Healthy ideas that may be worth considering for a healthier life – part six – Following the Mediterranean style diet may be better for your overall health and quality of life.
Scientific research never ceases and constant investigations into what makes us healthy are no exception. Some of the recent research and subsequent reports result from observational studies. These observational studies were not designed to prove a cause and effect. Nonetheless, they still may point the way towards improving your health by decreasing your disease risk.
Some of these findings may already be common knowledge to you, whereas others may be a surprise. In any case, all of them may be worthwhile paying attention to in the future.
In the majority of the world’s advanced nations, many avoidable diseases such as diabetes, high blood pressure, and obesity could be prevented or at least decreased in number if their citizens would simply follow a healthier lifestyle. Getting 30 minutes of exercise per day and eating nutritious foods would go a long way towards easing the healthcare costs and improving the lives of uncounted millions of people.
Following the Mediterranean style diet may be better for your overall health and quality of life.
As a refresher, the Mediterranean diet consists of eating fish, fruits and nuts, olive oil, vegetables and whole grains. It has been linked to lowering the risks of numerous chronic, potentially preventable diseases such as diabetes, hypertension, obesity, and the metabolic syndrome. For those of you who are unfamiliar with the metabolic syndrome here is a brief explanation from the National Heart Lung And Blood Institute.
Metabolic (met-ah-BOL-ik) syndrome is the name for a group of risk factors that raises your risk for heart disease and other health problems, such as diabetes and stroke.
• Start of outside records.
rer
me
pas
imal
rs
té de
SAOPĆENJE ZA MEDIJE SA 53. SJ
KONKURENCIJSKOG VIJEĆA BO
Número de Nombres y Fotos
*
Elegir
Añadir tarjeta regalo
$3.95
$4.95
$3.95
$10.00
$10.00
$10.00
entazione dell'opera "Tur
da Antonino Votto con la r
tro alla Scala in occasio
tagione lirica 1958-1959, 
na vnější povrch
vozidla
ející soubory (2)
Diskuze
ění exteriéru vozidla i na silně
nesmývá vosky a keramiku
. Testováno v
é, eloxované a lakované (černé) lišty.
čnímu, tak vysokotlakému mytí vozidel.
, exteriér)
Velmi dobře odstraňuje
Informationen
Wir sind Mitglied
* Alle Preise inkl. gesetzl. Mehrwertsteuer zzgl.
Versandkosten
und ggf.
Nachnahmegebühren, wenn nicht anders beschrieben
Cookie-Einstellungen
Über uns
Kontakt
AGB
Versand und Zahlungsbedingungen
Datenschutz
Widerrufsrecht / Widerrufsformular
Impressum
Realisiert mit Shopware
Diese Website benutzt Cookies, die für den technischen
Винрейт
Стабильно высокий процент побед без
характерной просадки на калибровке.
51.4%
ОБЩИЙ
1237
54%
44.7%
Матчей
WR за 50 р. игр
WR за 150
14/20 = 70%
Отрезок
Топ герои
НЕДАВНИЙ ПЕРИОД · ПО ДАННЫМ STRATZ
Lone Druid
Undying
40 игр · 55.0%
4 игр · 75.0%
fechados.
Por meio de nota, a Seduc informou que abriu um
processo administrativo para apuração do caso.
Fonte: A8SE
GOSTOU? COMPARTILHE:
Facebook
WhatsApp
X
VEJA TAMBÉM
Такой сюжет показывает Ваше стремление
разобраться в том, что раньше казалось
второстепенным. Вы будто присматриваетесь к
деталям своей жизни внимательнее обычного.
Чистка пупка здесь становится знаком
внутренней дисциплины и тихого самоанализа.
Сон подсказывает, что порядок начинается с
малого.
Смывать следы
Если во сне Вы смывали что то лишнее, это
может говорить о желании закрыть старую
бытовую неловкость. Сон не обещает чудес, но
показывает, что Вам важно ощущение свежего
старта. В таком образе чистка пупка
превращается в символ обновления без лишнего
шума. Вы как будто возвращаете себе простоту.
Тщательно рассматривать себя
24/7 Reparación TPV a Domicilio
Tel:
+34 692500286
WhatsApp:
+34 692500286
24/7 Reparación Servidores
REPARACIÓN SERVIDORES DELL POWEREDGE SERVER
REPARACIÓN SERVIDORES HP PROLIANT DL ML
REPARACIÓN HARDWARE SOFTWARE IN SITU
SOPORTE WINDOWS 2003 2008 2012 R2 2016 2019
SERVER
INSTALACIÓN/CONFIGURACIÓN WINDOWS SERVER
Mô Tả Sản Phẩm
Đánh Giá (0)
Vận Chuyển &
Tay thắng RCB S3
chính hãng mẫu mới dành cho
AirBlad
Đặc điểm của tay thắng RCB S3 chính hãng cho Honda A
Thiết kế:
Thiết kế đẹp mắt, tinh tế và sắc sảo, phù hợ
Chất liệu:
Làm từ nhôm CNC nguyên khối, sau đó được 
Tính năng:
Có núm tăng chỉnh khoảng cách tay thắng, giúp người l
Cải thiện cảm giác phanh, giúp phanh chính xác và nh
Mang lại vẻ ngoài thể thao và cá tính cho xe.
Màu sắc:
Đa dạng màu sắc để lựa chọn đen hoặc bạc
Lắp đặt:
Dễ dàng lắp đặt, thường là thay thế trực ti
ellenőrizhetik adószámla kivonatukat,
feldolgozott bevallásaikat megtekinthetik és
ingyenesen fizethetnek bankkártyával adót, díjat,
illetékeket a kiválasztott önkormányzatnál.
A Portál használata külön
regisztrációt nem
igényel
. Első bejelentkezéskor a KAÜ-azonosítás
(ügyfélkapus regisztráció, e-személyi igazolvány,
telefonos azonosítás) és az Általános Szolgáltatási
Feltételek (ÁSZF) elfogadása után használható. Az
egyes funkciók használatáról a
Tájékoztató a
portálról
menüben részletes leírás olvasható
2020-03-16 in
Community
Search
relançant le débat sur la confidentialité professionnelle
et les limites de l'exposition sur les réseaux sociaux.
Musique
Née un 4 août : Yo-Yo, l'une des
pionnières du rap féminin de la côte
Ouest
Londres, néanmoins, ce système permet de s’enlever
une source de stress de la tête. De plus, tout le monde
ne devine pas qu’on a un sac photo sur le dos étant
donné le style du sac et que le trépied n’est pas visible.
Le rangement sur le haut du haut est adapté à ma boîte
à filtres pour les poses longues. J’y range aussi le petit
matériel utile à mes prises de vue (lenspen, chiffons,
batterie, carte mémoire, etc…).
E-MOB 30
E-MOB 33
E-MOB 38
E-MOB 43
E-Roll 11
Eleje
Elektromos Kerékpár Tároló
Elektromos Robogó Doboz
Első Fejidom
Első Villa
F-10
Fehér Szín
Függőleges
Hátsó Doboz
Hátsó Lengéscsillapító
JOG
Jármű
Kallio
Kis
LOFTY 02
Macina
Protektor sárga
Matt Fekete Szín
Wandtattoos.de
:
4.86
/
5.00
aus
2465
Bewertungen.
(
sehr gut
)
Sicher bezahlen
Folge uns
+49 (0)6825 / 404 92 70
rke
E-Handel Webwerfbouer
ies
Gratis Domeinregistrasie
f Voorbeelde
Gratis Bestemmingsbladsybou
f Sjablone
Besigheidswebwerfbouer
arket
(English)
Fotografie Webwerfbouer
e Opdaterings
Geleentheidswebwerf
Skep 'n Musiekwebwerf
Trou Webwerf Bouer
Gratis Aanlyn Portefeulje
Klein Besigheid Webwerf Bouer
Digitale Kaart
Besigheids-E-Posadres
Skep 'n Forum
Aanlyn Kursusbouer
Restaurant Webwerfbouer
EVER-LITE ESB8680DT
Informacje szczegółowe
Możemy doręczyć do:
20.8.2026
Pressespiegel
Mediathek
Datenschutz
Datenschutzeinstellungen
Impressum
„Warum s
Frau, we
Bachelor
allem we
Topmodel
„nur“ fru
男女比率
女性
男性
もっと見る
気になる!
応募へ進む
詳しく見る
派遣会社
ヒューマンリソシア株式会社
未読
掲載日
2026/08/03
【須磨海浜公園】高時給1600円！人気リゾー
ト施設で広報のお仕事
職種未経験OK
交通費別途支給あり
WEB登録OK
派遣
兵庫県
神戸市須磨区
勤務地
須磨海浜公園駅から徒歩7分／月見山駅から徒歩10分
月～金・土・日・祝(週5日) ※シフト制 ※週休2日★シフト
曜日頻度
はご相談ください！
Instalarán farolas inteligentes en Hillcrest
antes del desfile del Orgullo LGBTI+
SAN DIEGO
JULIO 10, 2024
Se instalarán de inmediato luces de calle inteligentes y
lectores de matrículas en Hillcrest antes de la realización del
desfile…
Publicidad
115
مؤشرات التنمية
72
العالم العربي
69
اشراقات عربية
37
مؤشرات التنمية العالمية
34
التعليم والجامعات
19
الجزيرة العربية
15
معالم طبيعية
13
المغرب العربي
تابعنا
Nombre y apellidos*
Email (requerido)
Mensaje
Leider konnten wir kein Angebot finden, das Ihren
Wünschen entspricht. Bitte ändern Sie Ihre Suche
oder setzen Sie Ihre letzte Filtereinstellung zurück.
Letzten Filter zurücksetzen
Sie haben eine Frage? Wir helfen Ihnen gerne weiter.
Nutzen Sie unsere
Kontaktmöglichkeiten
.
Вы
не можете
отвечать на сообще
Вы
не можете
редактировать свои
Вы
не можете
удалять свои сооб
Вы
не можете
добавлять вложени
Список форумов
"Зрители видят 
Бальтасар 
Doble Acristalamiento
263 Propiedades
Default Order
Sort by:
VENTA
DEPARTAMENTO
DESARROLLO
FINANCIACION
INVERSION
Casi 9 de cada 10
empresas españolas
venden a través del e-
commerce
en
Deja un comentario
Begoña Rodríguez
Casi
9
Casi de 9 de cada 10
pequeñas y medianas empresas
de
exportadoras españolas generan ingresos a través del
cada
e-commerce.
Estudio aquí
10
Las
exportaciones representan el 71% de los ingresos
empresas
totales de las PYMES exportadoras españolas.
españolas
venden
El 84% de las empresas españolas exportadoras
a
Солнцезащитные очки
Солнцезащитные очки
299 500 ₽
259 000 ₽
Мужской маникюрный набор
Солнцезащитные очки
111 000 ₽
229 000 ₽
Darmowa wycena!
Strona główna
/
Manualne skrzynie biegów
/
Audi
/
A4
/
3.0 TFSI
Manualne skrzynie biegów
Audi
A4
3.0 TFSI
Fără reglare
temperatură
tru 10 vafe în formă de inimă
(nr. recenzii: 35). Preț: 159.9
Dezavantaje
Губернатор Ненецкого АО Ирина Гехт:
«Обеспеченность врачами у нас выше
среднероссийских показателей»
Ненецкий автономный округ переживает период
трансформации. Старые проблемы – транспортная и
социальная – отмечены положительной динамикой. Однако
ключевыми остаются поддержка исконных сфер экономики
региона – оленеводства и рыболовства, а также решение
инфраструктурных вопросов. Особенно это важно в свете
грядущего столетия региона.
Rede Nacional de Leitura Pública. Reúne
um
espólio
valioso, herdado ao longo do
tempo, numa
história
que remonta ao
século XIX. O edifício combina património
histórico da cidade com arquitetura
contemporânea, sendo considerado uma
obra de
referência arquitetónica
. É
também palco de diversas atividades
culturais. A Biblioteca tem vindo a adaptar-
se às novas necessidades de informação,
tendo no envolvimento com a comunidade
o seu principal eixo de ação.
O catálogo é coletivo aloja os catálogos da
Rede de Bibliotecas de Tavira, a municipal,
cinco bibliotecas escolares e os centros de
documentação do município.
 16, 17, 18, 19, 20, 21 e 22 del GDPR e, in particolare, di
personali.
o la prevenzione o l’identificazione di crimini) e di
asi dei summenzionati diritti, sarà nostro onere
The term “metabolic” refers to the biochemical processes involved in the body’s normal functioning. Risk factors are traits, conditions, or habits that increase your chance of developing a disease.
In this explanation, “heart disease” refers to coronary heart disease (CHD). CHD is a condition in which a waxy substance called plaque (plak) builds up inside the coronary (heart) arteries.
Plaque hardens and narrows the arteries, reducing blood flow to your heart muscle. This can lead to chest pain, a heart attack, heart damage, or even death.
Metabolic Risk Factors
The five conditions described below are metabolic risk factors. You can have any one of these risk factors by itself, but they tend to occur together. You must have at least three metabolic risk factors to be diagnosed with metabolic syndrome.
• A large waistline. This also is called abdominal obesity or “having an apple shape.” Excess fat in the stomach area is a greater risk factor for heart disease than excess fat in other parts of the body, such as on the hips.
• A high triglyceride level (or you’re on medicine to treat high triglycerides). Triglycerides are a type of fat found in the blood.
• A low HDL cholesterol level (or you’re on medicine to treat low HDL cholesterol). HDL sometimes is called “good” cholesterol. This is because it helps remove cholesterol from your arteries. A low HDL cholesterol level raises your risk for heart disease.
• •High blood pressure (or you’re on medicine to treat high blood pressure). Blood pressure is the force of blood pushing against the walls of your arteries as your heart pumps blood. If this pressure rises and stays high over time, it can damage your heart and lead to plaque buildup. High fasting blood sugar (or you’re on medicine to treat high blood sugar). Mildly high blood sugar may be an early sign of diabetes.
After reviewing the syndrome and the problems associated with the conditions listed perhaps, the Mediterranean style diet is more appealing. A study, recently published in the European Journal of Clinical Nutrition, followed 11,015 students attending an unnamed University for four years. At the conclusion each one was asked to rate their mental and physical health. The researchers found that those who closely adhered to the Mediterranean over the four years scored higher on the quality of life issues in the questionnaire. In their report, the scientists stated, “adherence to the Mediterranean diet seems to be a factor importantly associated with a better health-related quality of life.”
Potential changes in behavior considerations
By knowing the damage the diseases of the metabolic syndrome cause and then reviewing the Mediterranean diet and the potential health benefits of following such a plan, perhaps now is the time to seriously consider changing our dietary eating habits.